• **Task instructions**: Turn the lines below into a JSON list of strings, one string per line, skipping any blank lines.

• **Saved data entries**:
+ + + + +
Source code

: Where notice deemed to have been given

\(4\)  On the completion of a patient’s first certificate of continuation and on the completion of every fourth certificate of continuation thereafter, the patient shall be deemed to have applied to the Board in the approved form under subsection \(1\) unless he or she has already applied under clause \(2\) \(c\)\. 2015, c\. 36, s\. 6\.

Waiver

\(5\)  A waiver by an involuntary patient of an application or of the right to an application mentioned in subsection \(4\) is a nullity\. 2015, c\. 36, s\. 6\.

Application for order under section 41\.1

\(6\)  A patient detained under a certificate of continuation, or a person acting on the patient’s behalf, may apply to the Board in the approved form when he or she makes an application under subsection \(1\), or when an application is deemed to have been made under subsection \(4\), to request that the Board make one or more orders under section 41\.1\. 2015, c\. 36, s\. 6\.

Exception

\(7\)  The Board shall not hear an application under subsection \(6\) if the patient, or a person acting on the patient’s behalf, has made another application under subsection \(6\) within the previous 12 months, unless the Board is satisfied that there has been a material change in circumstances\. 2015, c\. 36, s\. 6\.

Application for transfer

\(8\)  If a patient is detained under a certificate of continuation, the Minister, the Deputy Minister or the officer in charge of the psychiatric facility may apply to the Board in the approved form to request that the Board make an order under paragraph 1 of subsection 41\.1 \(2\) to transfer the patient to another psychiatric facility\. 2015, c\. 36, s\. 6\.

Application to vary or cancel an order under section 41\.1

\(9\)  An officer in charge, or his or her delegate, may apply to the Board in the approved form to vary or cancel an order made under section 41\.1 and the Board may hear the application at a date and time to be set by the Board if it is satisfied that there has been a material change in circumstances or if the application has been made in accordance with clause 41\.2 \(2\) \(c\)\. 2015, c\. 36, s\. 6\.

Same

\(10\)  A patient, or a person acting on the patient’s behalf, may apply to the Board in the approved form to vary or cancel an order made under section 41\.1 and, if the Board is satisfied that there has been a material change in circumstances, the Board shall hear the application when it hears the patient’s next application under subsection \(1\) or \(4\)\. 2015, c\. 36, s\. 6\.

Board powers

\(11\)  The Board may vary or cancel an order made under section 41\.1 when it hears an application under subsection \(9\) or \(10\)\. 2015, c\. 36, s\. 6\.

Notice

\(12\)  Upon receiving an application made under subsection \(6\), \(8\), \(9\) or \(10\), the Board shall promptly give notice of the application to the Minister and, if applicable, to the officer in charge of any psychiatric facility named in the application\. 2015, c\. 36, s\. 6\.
+ + + + +
• **Response box**:
[
  "Source code",
  ": Where notice deemed to have been given",
  "\\(4\\)  On the completion of a patient’s first certificate of continuation and on the completion of every fourth certificate of continuation thereafter, the patient shall be deemed to have applied to the Board in the approved form under subsection \\(1\\) unless he or she has already applied under clause \\(2\\) \\(c\\)\\. 2015, c\\. 36, s\\. 6\\.",
  "Waiver",
  "\\(5\\)  A waiver by an involuntary patient of an application or of the right to an application mentioned in subsection \\(4\\) is a nullity\\. 2015, c\\. 36, s\\. 6\\.",
  "Application for order under section 41\\.1",
  "\\(6\\)  A patient detained under a certificate of continuation, or a person acting on the patient’s behalf, may apply to the Board in the approved form when he or she makes an application under subsection \\(1\\), or when an application is deemed to have been made under subsection \\(4\\), to request that the Board make one or more orders under section 41\\.1\\. 2015, c\\. 36, s\\. 6\\.",
  "Exception",
  "\\(7\\)  The Board shall not hear an application under subsection \\(6\\) if the patient, or a person acting on the patient’s behalf, has made another application under subsection \\(6\\) within the previous 12 months, unless the Board is satisfied that there has been a material change in circumstances\\. 2015, c\\. 36, s\\. 6\\.",
  "Application for transfer",
  "\\(8\\)  If a patient is detained under a certificate of continuation, the Minister, the Deputy Minister or the officer in charge of the psychiatric facility may apply to the Board in the approved form to request that the Board make an order under paragraph 1 of subsection 41\\.1 \\(2\\) to transfer the patient to another psychiatric facility\\. 2015, c\\. 36, s\\. 6\\.",
  "Application to vary or cancel an order under section 41\\.1",
  "\\(9\\)  An officer in charge, or his or her delegate, may apply to the Board in the approved form to vary or cancel an order made under section 41\\.1 and the Board may hear the application at a date and time to be set by the Board if it is satisfied that there has been a material change in circumstances or if the application has been made in accordance with clause 41\\.2 \\(2\\) \\(c\\)\\. 2015, c\\. 36, s\\. 6\\.",
  "Same",
  "\\(10\\)  A patient, or a person acting on the patient’s behalf, may apply to the Board in the approved form to vary or cancel an order made under section 41\\.1 and, if the Board is satisfied that there has been a material change in circumstances, the Board shall hear the application when it hears the patient’s next application under subsection \\(1\\) or \\(4\\)\\. 2015, c\\. 36, s\\. 6\\.",
  "Board powers",
  "\\(11\\)  The Board may vary or cancel an order made under section 41\\.1 when it hears an application under subsection \\(9\\) or \\(10\\)\\. 2015, c\\. 36, s\\. 6\\.",
  "Notice",
  "\\(12\\)  Upon receiving an application made under subsection \\(6\\), \\(8\\), \\(9\\) or \\(10\\), the Board shall promptly give notice of the application to the Minister and, if applicable, to the officer in charge of any psychiatric facility named in the application\\. 2015, c\\. 36, s\\. 6\\."
]